任务内容:
能否把讲 NUMA 内存策略的这篇文字中，从“NUMA 内存策略 preferred”一直往下到“的node 上的内存，只有这个node 上的内存不足时，才考虑使用其他node.”的全部内容一字不改地复制出来？

文本节选:
NUMA 内存策略 preferred 的效果

2020-02-20

和聂工一起在如何在硬件资源有限的情况下尽量多的运行虚拟机的泥潭中苦苦挣扎。

想利用numa 的优势，但又因为内存资源总是不够，使用strict 的策略可能会导致oom，只好允许进程跨numa node 使用内存。
当在一台启用了numa 的物理机上，通过libvirt 的xml 给虚拟机添加内存策略preferred 后，期待的是它会先使用preferred 的node 上的内存，只有这个node 上的内存不足时，才考虑使用其他node.
但实际部署下来，经常发现很多进程在两个node 上都有内存，但通过numastat -m 来看其实preferred 的node 上往往还有不少可释放的buffer/cache 等。

后来查询得知这个行为和zone_reclaim_mode 有关。当zone_reclaim_mode 为0 时，如果当前zone 的内存低于low 水线，会倾向于从其他zone 申请内存，而所有的zone 按照numa 访问代价排成一个list，按顺序依次检查这些zone 的free pages 和low 水线的关系，并尝试分配内存。

记录数据:

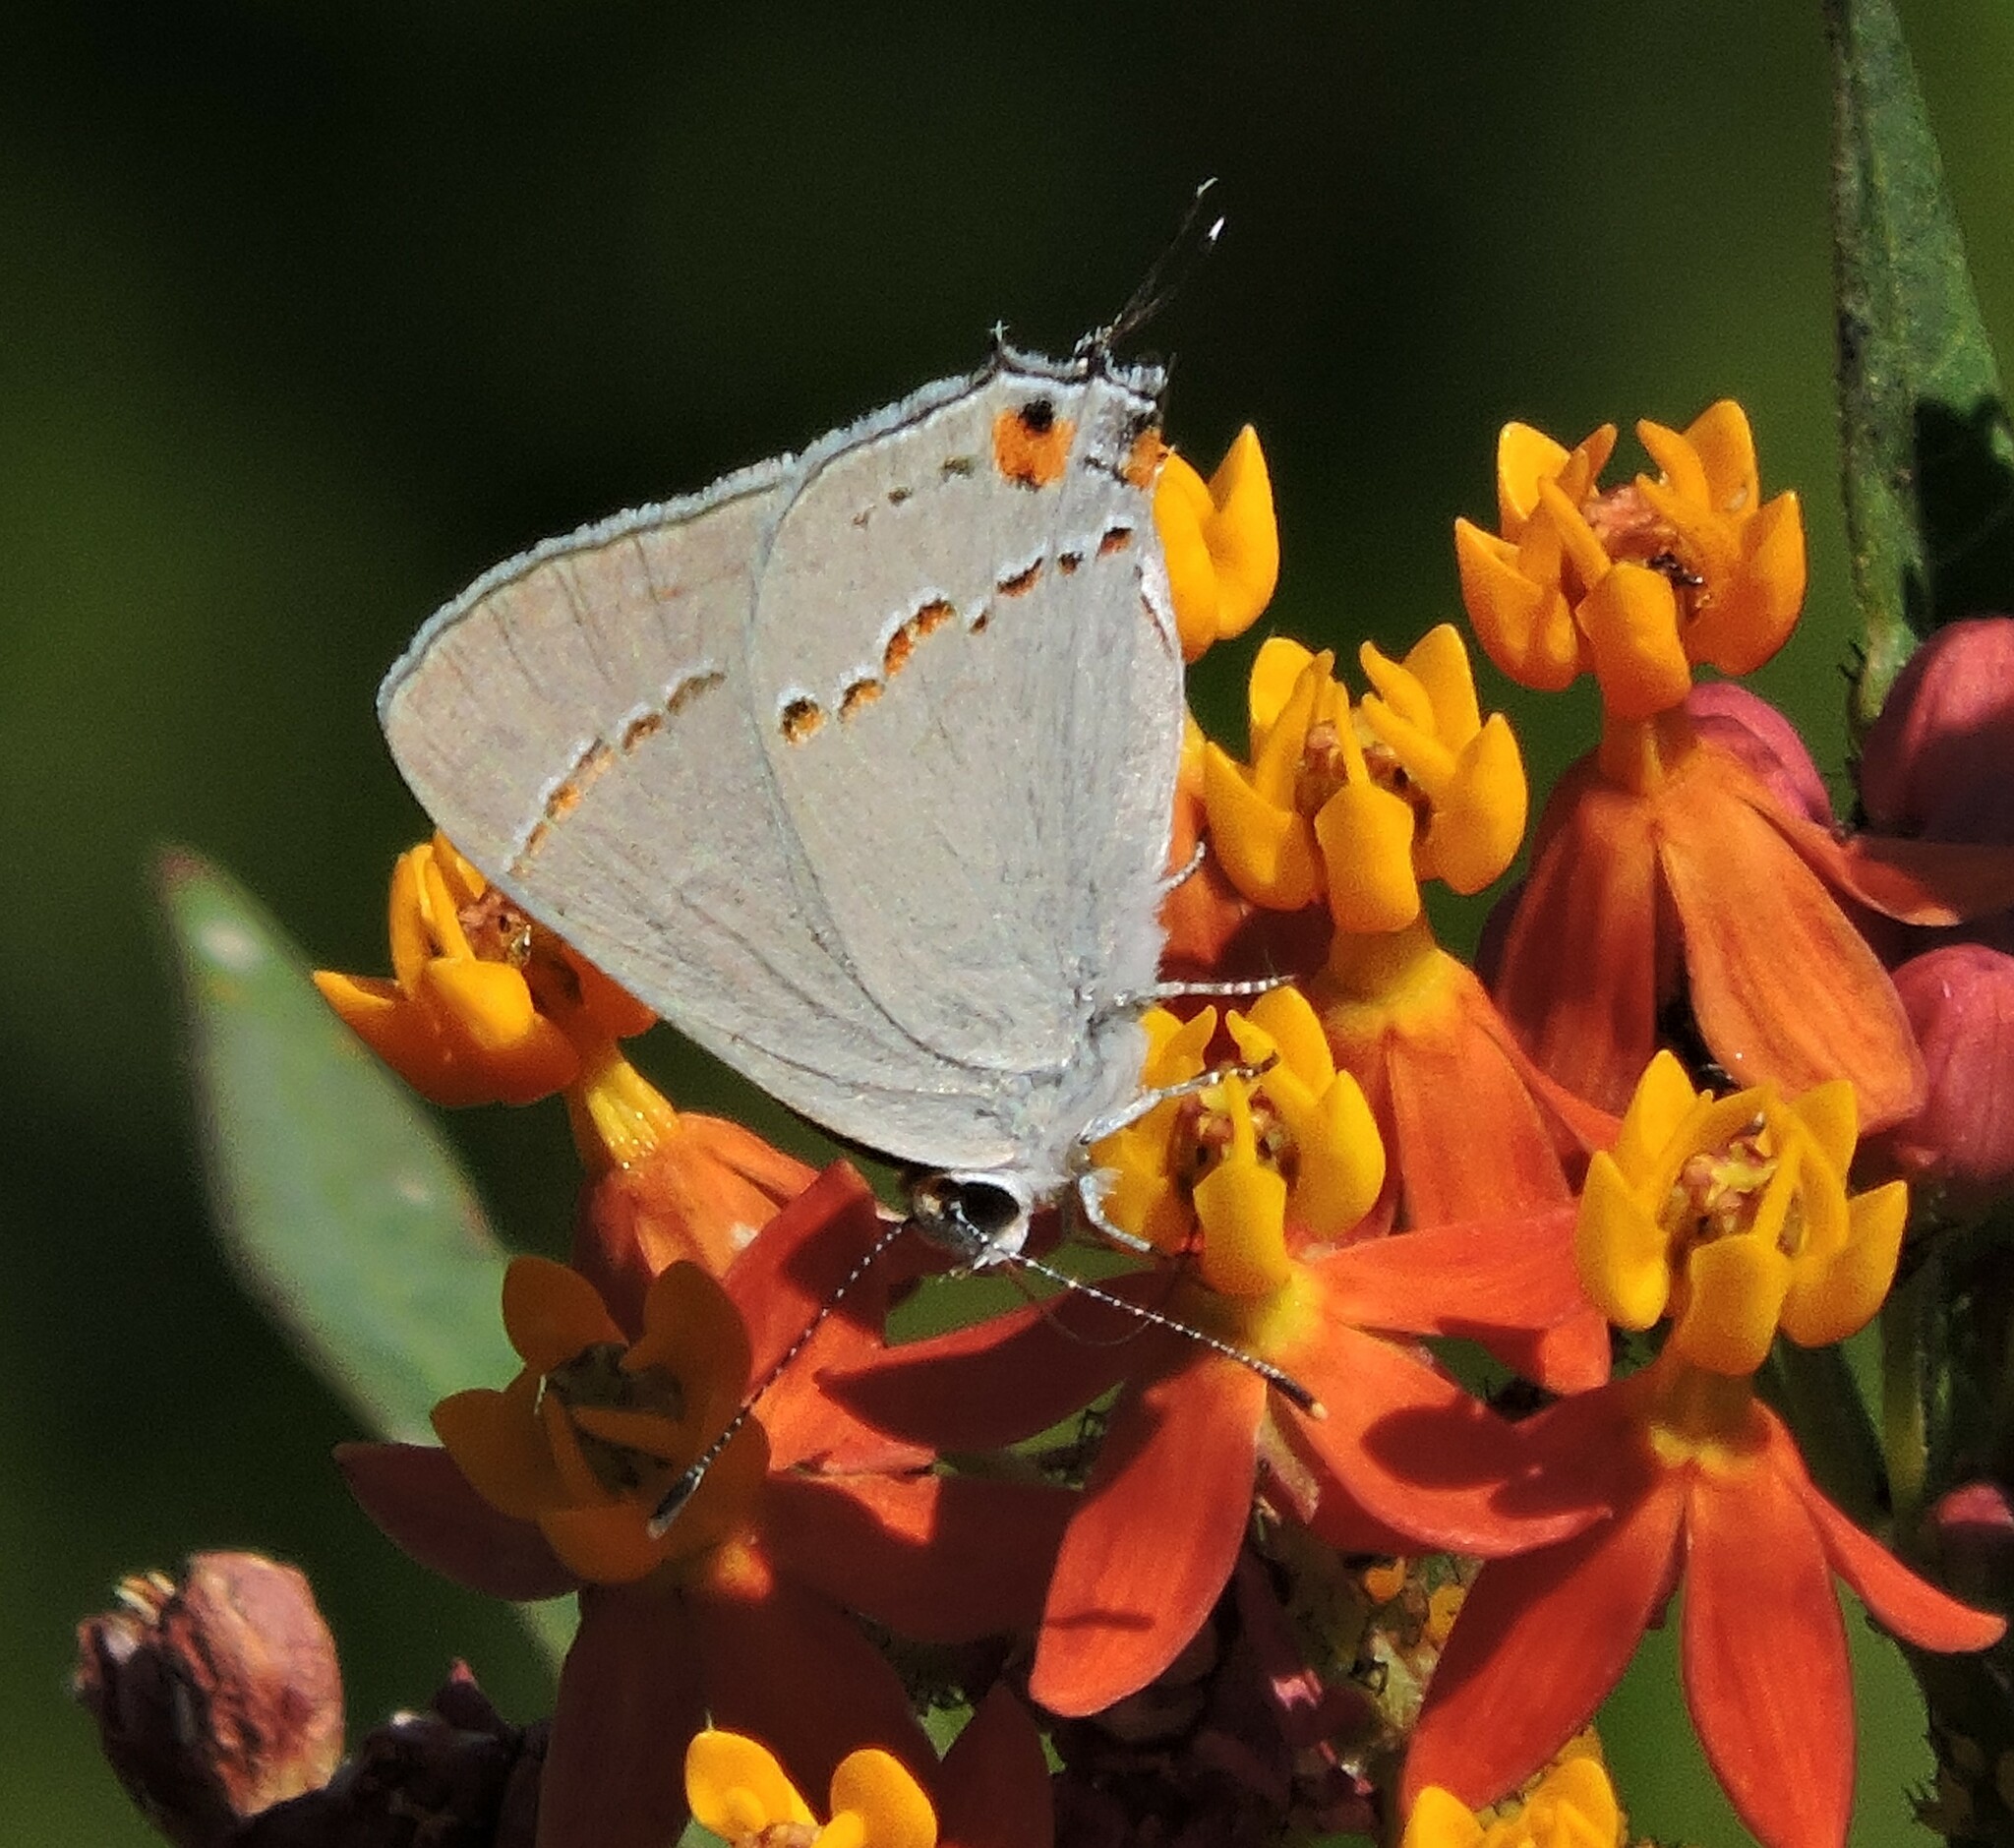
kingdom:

* * *

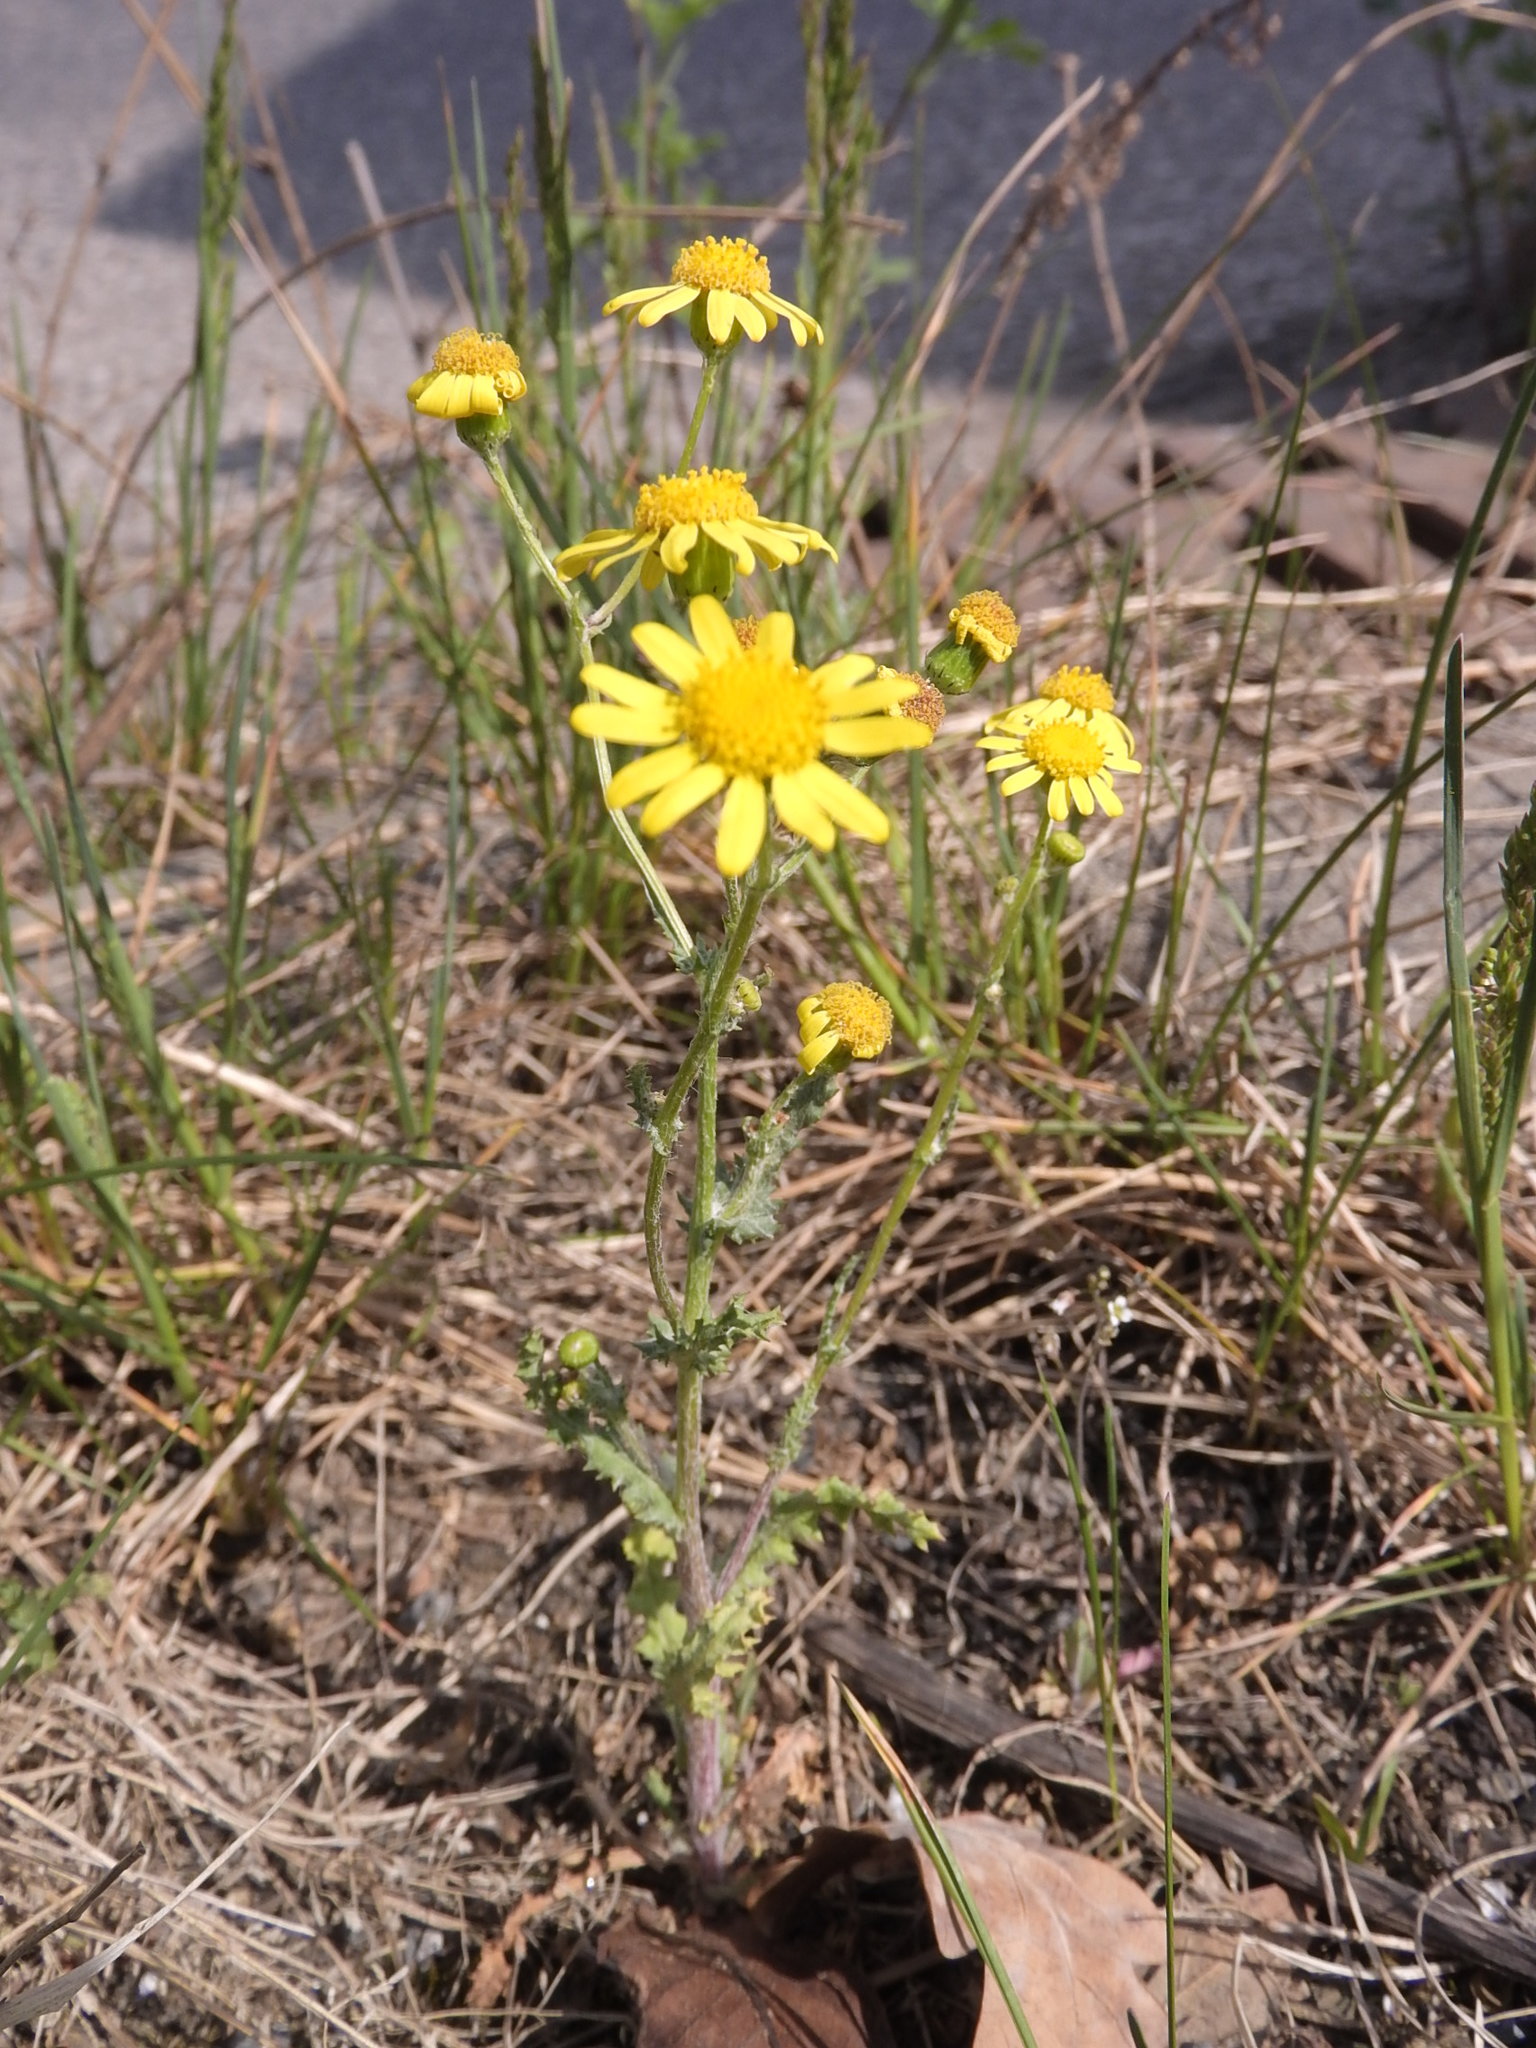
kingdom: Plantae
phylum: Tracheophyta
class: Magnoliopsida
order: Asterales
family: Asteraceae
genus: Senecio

---

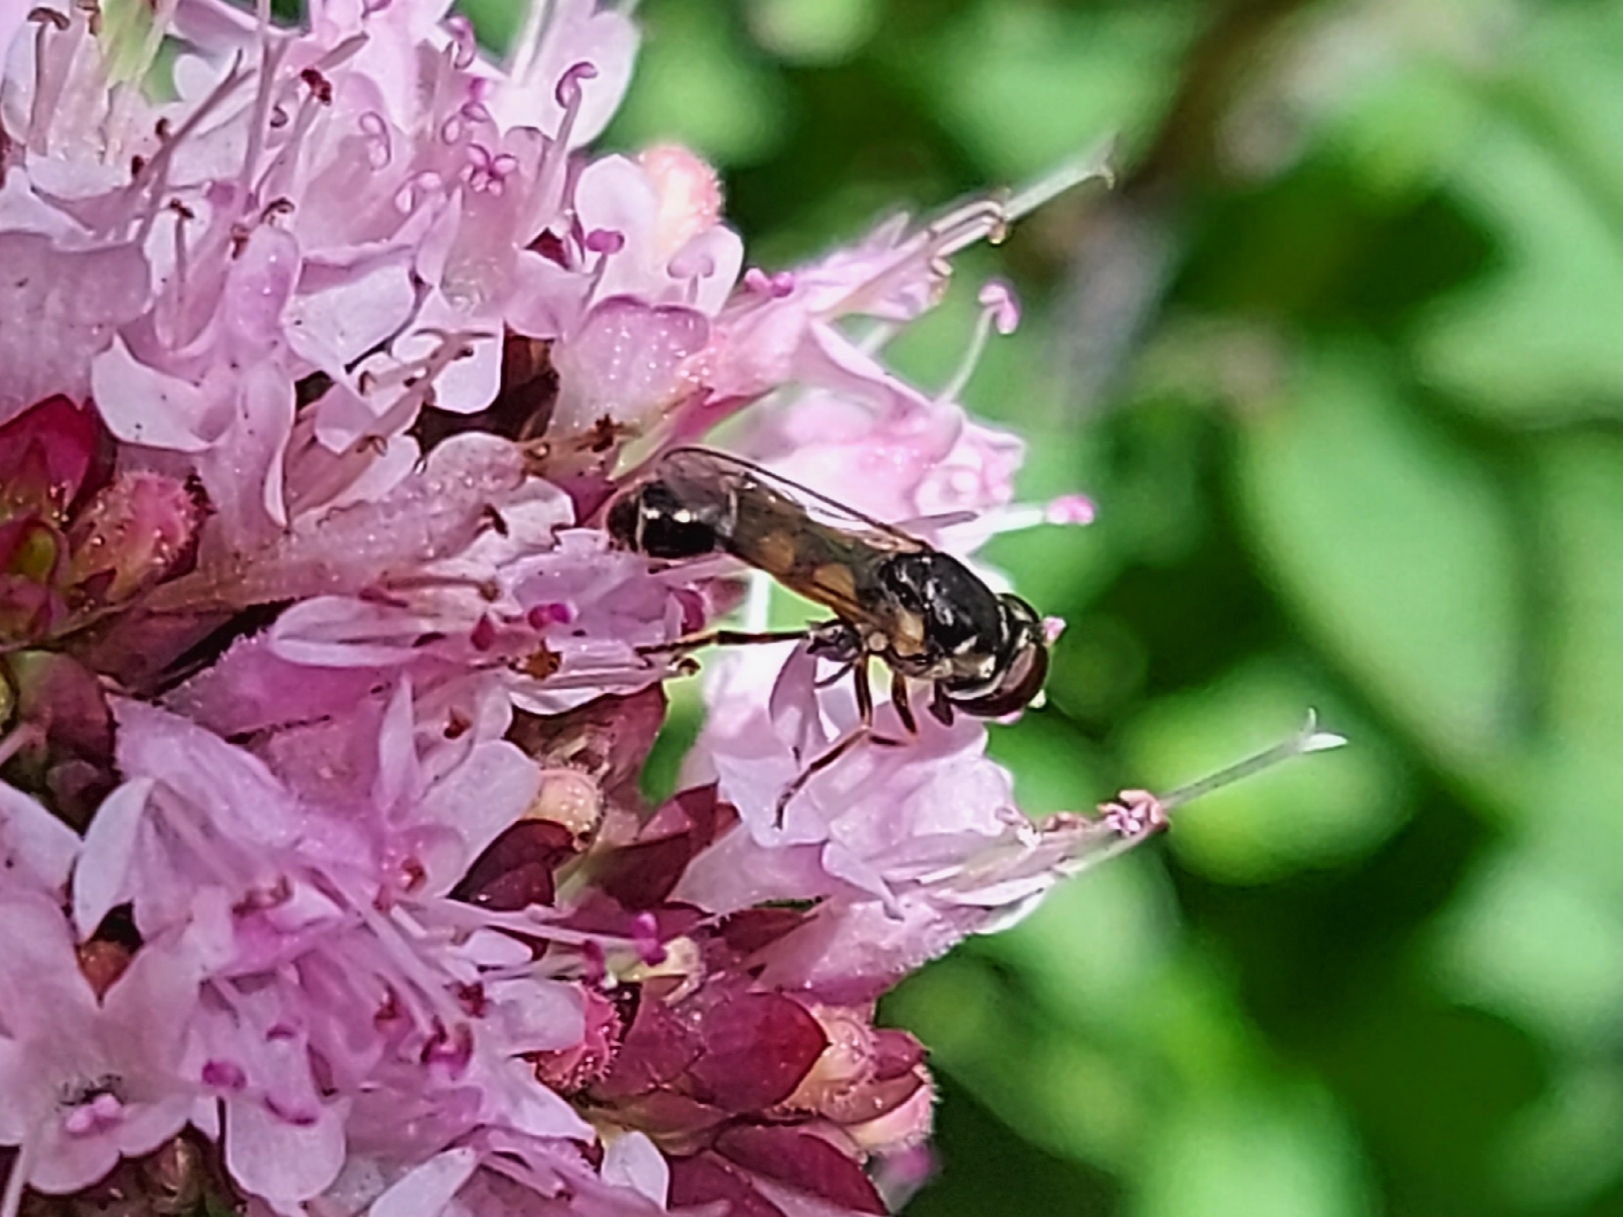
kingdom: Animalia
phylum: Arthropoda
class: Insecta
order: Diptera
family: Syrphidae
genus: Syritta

预期答案:
NUMA 内存策略 preferred 的效果

2020-02-20

和聂工一起在如何在硬件资源有限的情况下尽量多的运行虚拟机的泥潭中苦苦挣扎。

想利用numa 的优势，但又因为内存资源总是不够，使用strict 的策略可能会导致oom，只好允许进程跨numa node 使用内存。
当在一台启用了numa 的物理机上，通过libvirt 的xml 给虚拟机添加内存策略preferred 后，期待的是它会先使用preferred 的node 上的内存，只有这个node 上的内存不足时，才考虑使用其他node.